Ricas y famosas
La cuestión de qué distingue a los millonarios del resto de los mortales es un hermoso tema literario. Truman Capote se pasó media vida jugando a mascota de lujo de la alta sociedad neoyorquina hasta que un día le dio por pasar a limpio algunos cuchicheos: entonces lo expulsaron sin miramientos a la puta calle. Fitzgerald escribió sus mejores novelas intentando penetrar en el arcano del dinero, el modo en que los visones y los cubiertos de oro podían trascender a otro estadio de humanidad. Gatsby, el arribista que llega hasta la cima de la pirámide social, se despeña al no poder descifrar los códigos secretos que rigen el dulce y estúpido rumoreo de los dólares incubándose a sí mismos. Acaba devorado, como un vegetariano entre caníbales.
Hoy la televisión nos ha permitido penetrar en el tabernáculo de la riqueza. Capote y Fitzgerald se hubieran abofeteado con ganas de saber que basta el afán de pavoneo, las ganas de figurar, para entrar hasta el fondo de alcoba donde los billetes se aparean. Eso y el pulso de un cámara capaz de filmar tales rituales sin vomitar y la desvergüenza de una cadena capaz de retransmitirlos como si se trataran del colmo del buen gusto. Bodas alucinantes, horrendas y carísimas puestas de largo, niñas malcriadas, caniches principescos forman un espectáculo increíble, un obsceno documento antropológico del rango de una ablación de clítoris.
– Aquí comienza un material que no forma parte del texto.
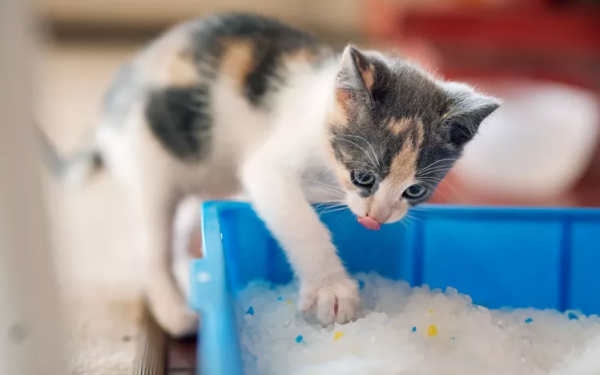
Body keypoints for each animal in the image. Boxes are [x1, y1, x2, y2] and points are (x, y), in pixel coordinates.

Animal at [38, 13, 502, 338]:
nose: (376, 218)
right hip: (153, 159)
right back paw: (175, 310)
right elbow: (302, 223)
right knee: (152, 242)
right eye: (363, 178)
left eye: (415, 190)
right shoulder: (268, 167)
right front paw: (332, 288)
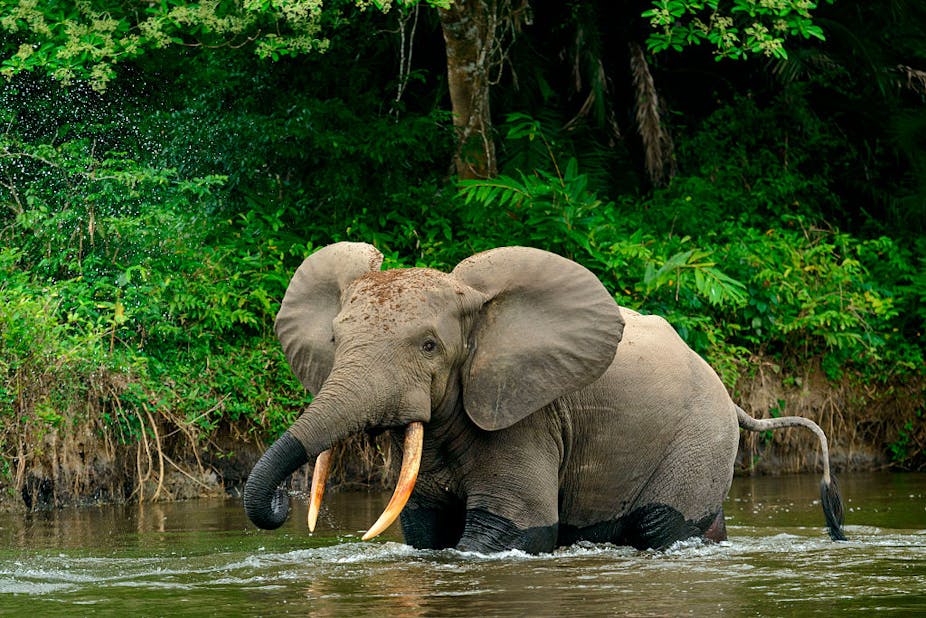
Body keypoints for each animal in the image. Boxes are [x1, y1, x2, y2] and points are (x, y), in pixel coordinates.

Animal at [244, 242, 846, 553]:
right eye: (334, 341)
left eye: (430, 346)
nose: (283, 507)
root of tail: (733, 396)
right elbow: (426, 531)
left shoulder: (527, 418)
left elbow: (509, 530)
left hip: (701, 438)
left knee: (663, 525)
Hay que felicitar a la Sexta porque, la verdad, no se puede caer más alto.
Hannah Arendt, en su estudio del nazismo, dio con la feliz expresión ??banalidad del mal? para explicar cómo un funcionario gris y ratonil podía ser responsable del mayor genocidio de todos los tiempos. La expresión se puede extrapolar al tema del dinero hasta hablar de una ??banalidad de la riqueza?. No hay más que ver a esas jovencitas histéricas que berrean por un tercer pura sangre. No hay más que ver a la Munar entrando en los juzgados como si desfilase por la pasarela Cibeles, sentándose en el banquillo con la misma prestancia que si fuese un trono medieval. A Munar y a sus pieles le podían haber dedicado una serie entera de Ricas y famosas, con un extra dedicado al problema de higiene política de Antich y a las escobillas de Matas.
En España circula una estirpe de nuevos ricos que se sientan en el banquillo mirándonos al resto de los mortales como a gilipollas. Esa patente del privilegio que va de la chulería de una tonadillera al desparpajo de aquel concejal que colgaba mirós en el retrete porque ya no le cabían en el despacho. No era más que síndrome de Diógenes, sólo que con mucha pasta. También Elvis, en su casa de Memphis, tenía un retrete de oro macizo. Al final de su vida, Capote descubrió qué es lo que hacía distintos a los ricos: ??Tienen más dinero?, dijo.